→ **EXTRAIT DU DOCUMENT**:
Les rescapés implorent les militaires français de rester sur place pour les protéger ou de les évacuer sans tarder. Ils leur désignent les miliciens Interahamwe et les soldats de l’armée hutue qui rôdent à quelques centaines de mètres, attendant de « finir le travail ». Mais le lieutenant-colonel Jean-Rémy Duval, alias « Diego », leur répond que le détachement français n’a pas les moyens humains et logistiques d’assurer leur protection ni de les exfiltrer.

Durant ces 72 heures, des centaines d’entre eux seront chassés comme du gibier avant d’être exécutés

Cet officier des commandos de l’air leur promet toutefois de revenir dès que possible et recommande aux rescapés, en attendant, de se dissimuler dans la forêt pour échapper à leurs bourreaux. Une fois rentré à son camp de base, le 27 juin en fin de journée, « Diego » aurait aussitôt informé sa hiérarchie sur place, notamment à travers un fax circonstancié.

→ **QUESTIONS SUR L'EXTRAIT**:
**a)** Dans l'extrait, pourquoi le lieutenant-colonel Duval affirme-t-il ne pouvoir ni protéger les rescapés ni les évacuer ? Répondez en une à trois phrases.
**b)** Recopiez fidèlement le passage de l'extrait qui s'ouvre sur les mots contenant « Cet officier des » et se clôt sur « un fax circonstancié. ».
Répondez en vous fondant sur l'extrait seul.

→ **Données recueillies**:
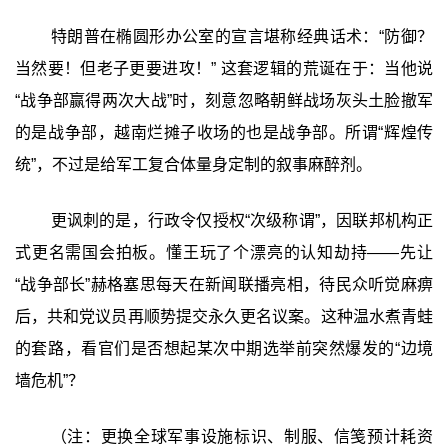
特朗普在椭圆形办公室的宣言堪称经典话术：“防御？
当然要！但老子更要进攻！” 这套逻辑的荒诞在于：当他说
“战争部赢得两次大战”时，刻意忽略朝鲜战场灰头土脸撤军
的是战争部，越南烂摊子收场的也是战争部。所谓“辉煌传
统”，不过是给军工复合体量身定制的叙事麻醉剂。
更讽刺的是，行政令仅授权“次级称谓”，因联邦机构正
式更名需国会拍板。懂王玩了个漂亮的认知劫持——先让
“战争部长”赫格塞思每天在新闻联播亮相，待民众听觉麻痹
后，共和党议员再顺势提交永久更名议案。这种温水煮青蛙
的套路，看官们是否想起某次中期选举前突然爆发的“边境
墙危机”？
（注：更换全球军事设施标识、制服、信笺预计耗资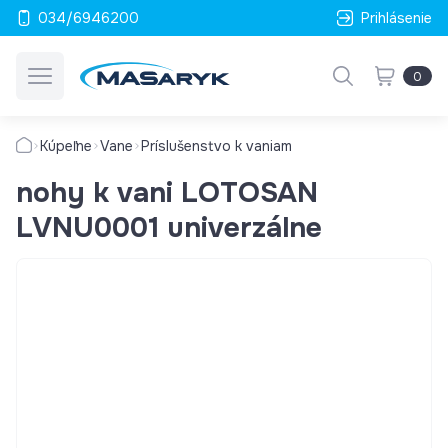
034/6946200
Prihlásenie
0
Kúpeľne
Vane
Príslušenstvo k vaniam
nohy k vani LOTOSAN
LVNU0001 univerzálne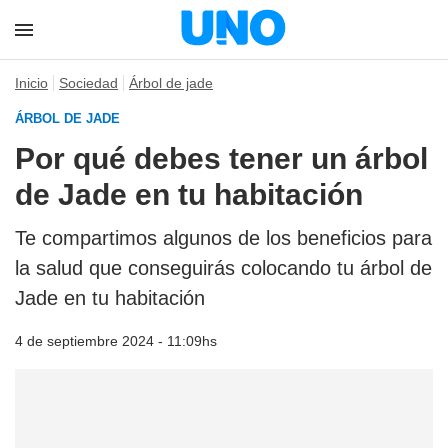
Inicio
Sociedad
Árbol de jade
ÁRBOL DE JADE
Por qué debes tener un árbol
de Jade en tu habitación
Te compartimos algunos de los beneficios para
la salud que conseguirás colocando tu árbol de
Jade en tu habitación
4 de septiembre 2024 - 11:09hs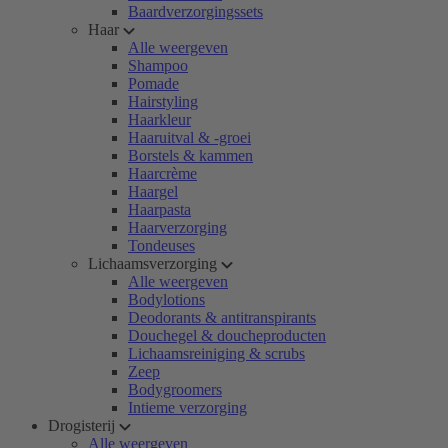
Baardverzorgingssets
Haar
Alle weergeven
Shampoo
Pomade
Hairstyling
Haarkleur
Haaruitval & -groei
Borstels & kammen
Haarcrème
Haargel
Haarpasta
Haarverzorging
Tondeuses
Lichaamsverzorging
Alle weergeven
Bodylotions
Deodorants & antitranspirants
Douchegel & doucheproducten
Lichaamsreiniging & scrubs
Zeep
Bodygroomers
Intieme verzorging
Drogisterij
Alle weergeven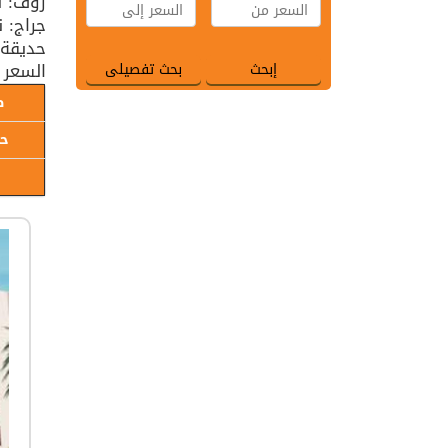
روف: ن
جراج: 
حديقة:
السعر 
ط
حا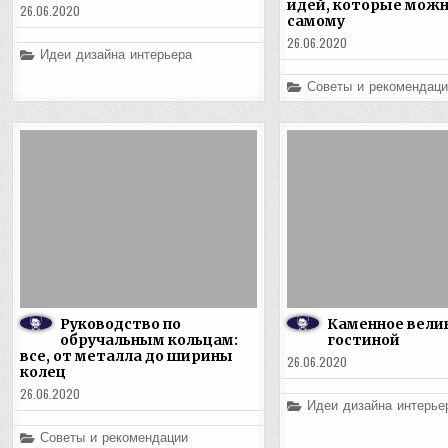
идей, которые можн
26.06.2020
самому
26.06.2020
Posted
Идеи дизайна интерьера
in
Posted
Советы и рекомендаци
in
Руководство по
Каменное вели
обручальным кольцам:
гостиной
все, от металла до ширины
26.06.2020
колец
26.06.2020
Posted
Идеи дизайна интерье
in
Posted
Советы и рекомендации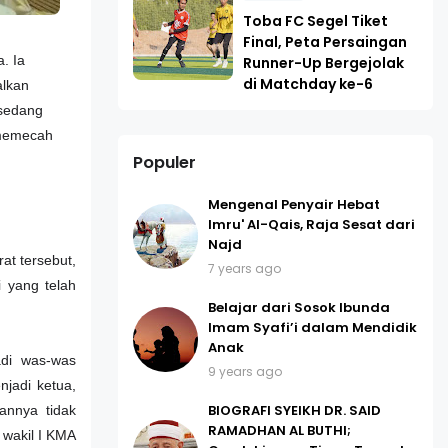
Toba FC Segel Tiket
Final, Peta Persaingan
. Ia
Runner-Up Bergejolak
di Matchday ke-6
alkan
 sedang
 memecah
Populer
Mengenal Penyair Hebat
Imru' Al-Qais, Raja Sesat dari
Najd
at tersebut,
7 years ago
 yang telah
Belajar dari Sosok Ibunda
Imam Syafi’i dalam Mendidik
Anak
adi was-was
9 years ago
njadi ketua,
BIOGRAFI SYEIKH DR. SAID
annya tidak
RAMADHAN AL BUTHI;
 wakil I KMA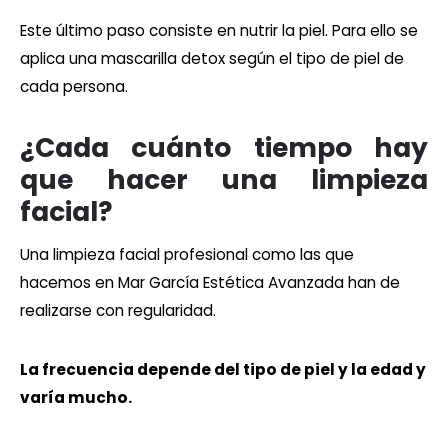
Este último paso consiste en nutrir la piel. Para ello se
aplica una mascarilla detox según el tipo de piel de
cada persona.
¿Cada cuánto tiempo hay
que hacer una limpieza
facial?
Una limpieza facial profesional como las que
hacemos en Mar García Estética Avanzada han de
realizarse con regularidad.
La frecuencia depende del tipo de piel y la edad y
varía mucho.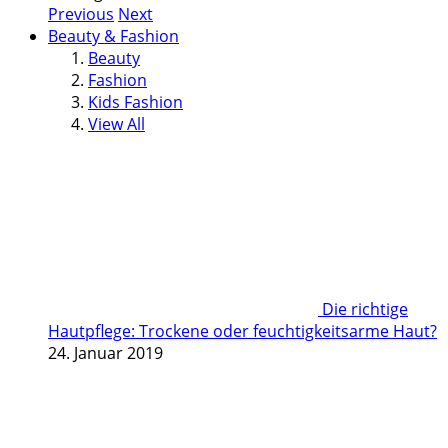
Previous
Next
Beauty & Fashion
Beauty
Fashion
Kids Fashion
View All
Die richtige
Hautpflege: Trockene oder feuchtigkeitsarme Haut?
24. Januar 2019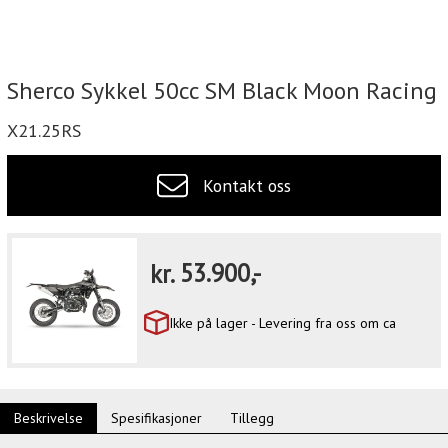
Sherco Sykkel 50cc SM Black Moon Racing
X21.25RS
Kontakt oss
kr.
53.900,-
Ikke på lager - Levering fra oss om ca
Beskrivelse
Spesifikasjoner
Tillegg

→ **RÉPONSES**:
**a)** Il explique que le détachement français n'a pas les moyens humains et logistiques nécessaires pour assurer leur protection ou les exfiltrer.

**b)**
Cet officier des commandos de l’air leur promet toutefois de revenir dès que possible et recommande aux rescapés, en attendant, de se dissimuler dans la forêt pour échapper à leurs bourreaux. Une fois rentré à son camp de base, le 27 juin en fin de journée, « Diego » aurait aussitôt informé sa hiérarchie sur place, notamment à travers un fax circonstancié.